One World

__One World Birthday__ is an event celebrating Wikipedia's 20th Birthday (and related milestones, i.e. anniversaries of wiki software, Federated Wiki, Wikidata, Wiki Strategies…)

Epigraph

The first edit on Wikipedia was the first time anyone in the world could participate in a single common activity. It was the first time the world spoke with one voice.

Wikipedia is the best way we have found that people around the world can collaborate to create shared knowledge. It achieves this result through social traditions and rules, mediated by technology.

The end result is what we might call consensual writing, which has the advantage of being able to synthesise many voices into a single concise and coherent proposition. This Synthetic View has the disadvantage of giving little space for new or alternative perspectives which fail to reach such consensus.

While Wikipedia may be the best available platform for planet-scale collaboration, it is not without its flaws, and some of those are substantial. The Tyranny of Structurelessness is a constant challenge, even as we get more organized and simultaneously grapple with the Tyranny of Structure. The age-old injustices that beset all human endeavors impact Wikipedia in ways that are both unique and all too familiar. The community that builds Wikipedia reflects demographics that are all too familiar, and its content often reinforces or amplifies the voices of the powerful.

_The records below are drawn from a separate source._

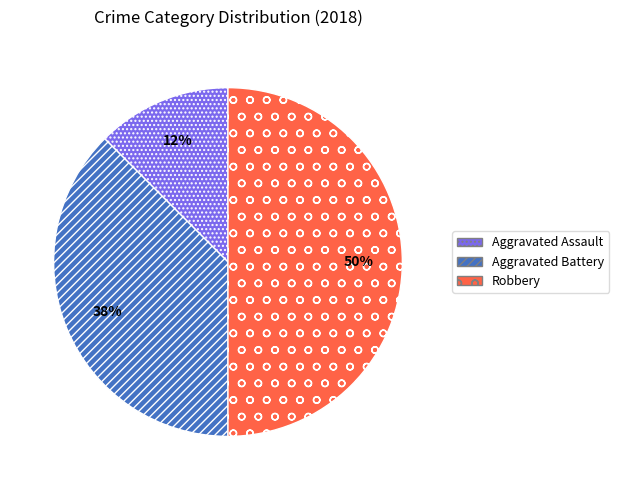

Which has a higher value, Aggravated Battery or Aggravated Assault?

Aggravated Battery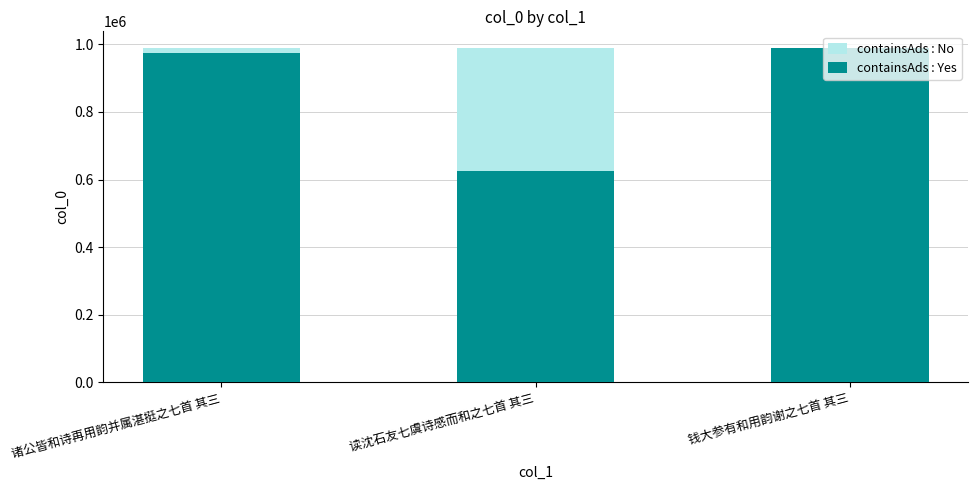

The value of containsAds : Yes at 读沈石友七虞诗感而和之七首 其三 is 204533. True or false?

False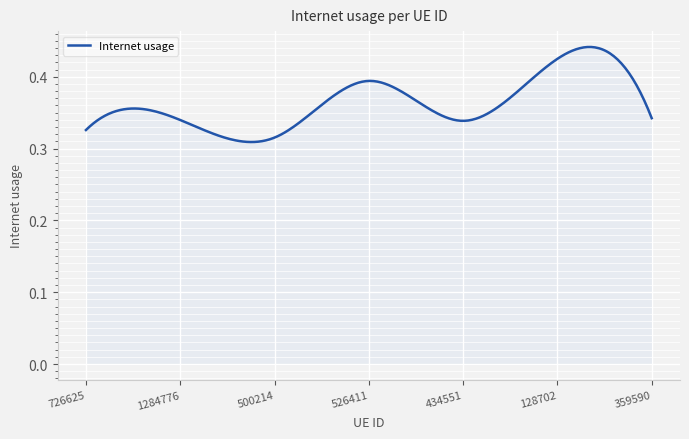

What is the label of the 3rd point from the left?

500214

In the One World Birthday we aim to illuminate these dynamics, and challenge our colleagues to actively nurture the beneficial aspects of Wikipedia, which may often mean actively fighting its more pernicious tendencies.

We will consider broad, global themes such as climate change, social justice, and the role of journalism in society.

# Collective The theme is essentially about the pressing need for better collective decision making and action. We examine wiki as the best know example of planetary scale collective action, and we ask how we can use this to address the problems that we face.

We move between the one, and the many. This is like moving between Federated Wiki, and Wikipedia, or the divergent and the convergent.

We can explore themes about the individual and the things we can do to act, and the collective - the ways we can come together to address collective problems.